5th president, October 1860—June 1874
Born June 30, 1817, in Attica, New York, George Loomis attended Genesee Wesleyan Seminary in Lima. After graduating Phi Beta Kappa from Wesleyan University in 1842, he taught natural science at Genesee Wesleyan and became principal in 1844. Three years later, he chose to serve as chaplain of the American Seaman’s Friend Society in Canton (Guangzhou), China.
In 1852 Loomis became president of Wesleyan Female College in Wilmington, Delaware. His six years there were successful, but his northern sympathies led him to resign. In October 1860 he accepted the presidency of Allegheny College.
Loomis was a fine preacher and the recipient of an honorary Doctor of Divinity degree. His guttural perorations were such that the student body nicknamed him “The Great Iambic.” The adjective referred to his massive size, the noun to his prose. “Yank,” as he was also called by the students, seemed intimidating. This president was not as popular with the undergraduates as the genial John Barker. He was not physically graceful, yet his distinctive charm and social skills won friends in the larger society, while his courage and calm leadership earned respect. Loomis strengthened science programs and focused on expanding the circle of supporters of the College.
Loomis staunchly supported the Union. His finest hour, in the minds of his contemporaries, was the day the company of Allegheny volunteers departed to join the Union forces. He wished them Godspeed with an inspirational speech. Inevitably the war reduced enrollment. In 1862 when a move was afoot to send another volunteer detachment, the president urged the students to remain on campus and complete their education. Most heeded his advice. The ability of the president and the success of his work were such that in 1864 he was offered the presidency of Genesee College, a liberal arts college added to the campus of Genesee Wesleyan Seminary in 1850. The Allegheny trustees responded with a plea for Loomis not to leave, because a change in leadership “would be most untimely and disastrous to the interests of the college.” They assured him of their appreciation, continuing support, and “increased exertions to make Allegheny College in all respects what its patrons and its friends . . . have a right to expect of a first class college.” Loomis stayed.
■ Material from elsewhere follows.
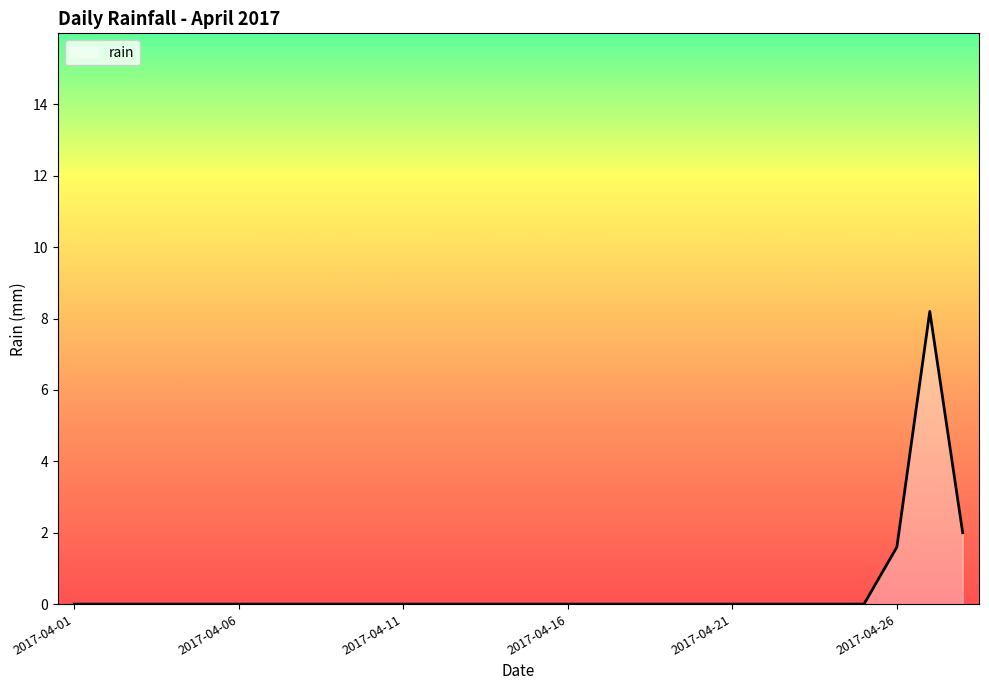

Reading left to right, transcribe all the data shown in this chart.

0.0	0.0	0.0	0.0	0.0	0.0	0.0	0.0	0.0	0.0	0.0	0.0	0.0	0.0	0.0	0.0	0.0	0.0	0.0	0.0	0.0	0.0	0.0	0.0	0.0	1.6	8.2	2.0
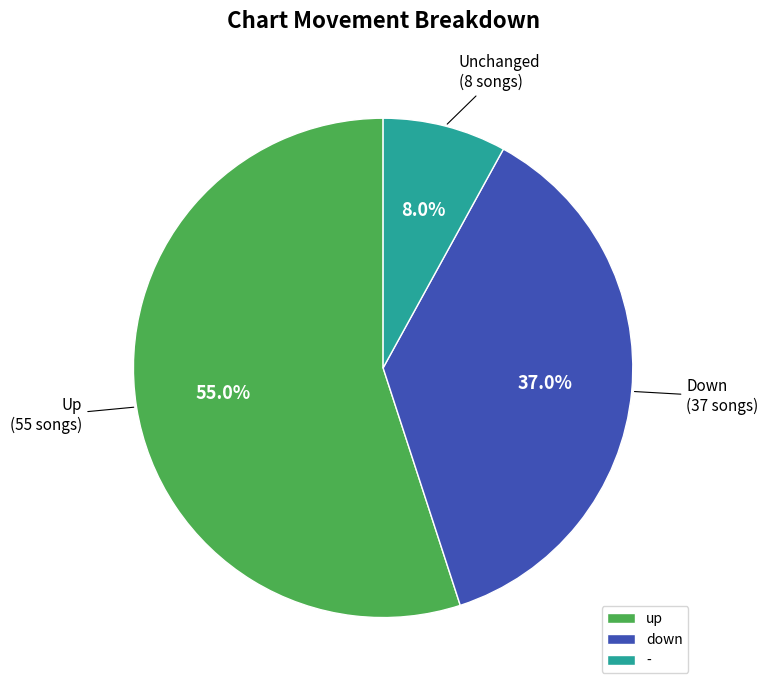

Rank the categories by value from lowest to highest.

-, down, up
Enrollment after the war rebounded only slightly. This problem, joined with the conviction of Loomis, the Pittsburgh Conference of the Methodist Episcopal Church, and some trustees that women should participate in Allegheny’s program, brought coeducation in 1870. The step was not without its critics but was accomplished fairly smoothly, in part because women students were few and far between, and in part because the president and a majority of the faculty and the hitherto all-male student body welcomed—or at least did not oppose—the new scholars.
Loomis had lofty ambitions for the College. The coming of the war curtailed them. They were further weakened by the collapse of the fortunes of Loomis’s friend and donor to the institution, Charles V. Culver. The latter’s fall took others down with him, to the chagrin of the College whose local reputation suffered. His gift of a large wooden dormitory, first named for Culver, then later retitled East Hall, could not be paid by him in full. Loomis’s ability to recruit new funds for the College was sullied. Strain deteriorated the president’s health, and he asked to be excused from teaching responsibilities from 1868 to 1870. He eventually returned to the classroom but did not teach in the fall and winter terms of 1871–72, pressed as he was with the College’s financial dilemmas.
Worn-out by the wartime struggle to keep the College going, weakened by the Culver fiasco, wearied by debates over coeducation and College governance, and injured by a railroad accident, the disconsolate Loomis retired in 1874. After a respite he assumed the initial presidency of the Foster School for Young Ladies in Clifton Springs, New York, in 1876, and guided it for ten years. He died on February 26, 1886.
Although Loomis’s vision for the College did not come to pass, undergraduates of those years, when older, remembered President Loomis as a hero. They saw him as a man who sacrificed personal goals and even some of the College’s own for the welfare of the country. He taught them that loyalty to Allegheny meant loyalty to the United States. He is not commemorated on campus by any plaque or memorial. But a street built a few years after his departure, at the south edge of the campus along a line of property that he sold to the College in 1864, bears his name today.
* This account is taken with permission nearly completely from J. E. Helmreich, Through All the Years: A History of Allegheny College. Meadville, PA: Allegheny College, 2005.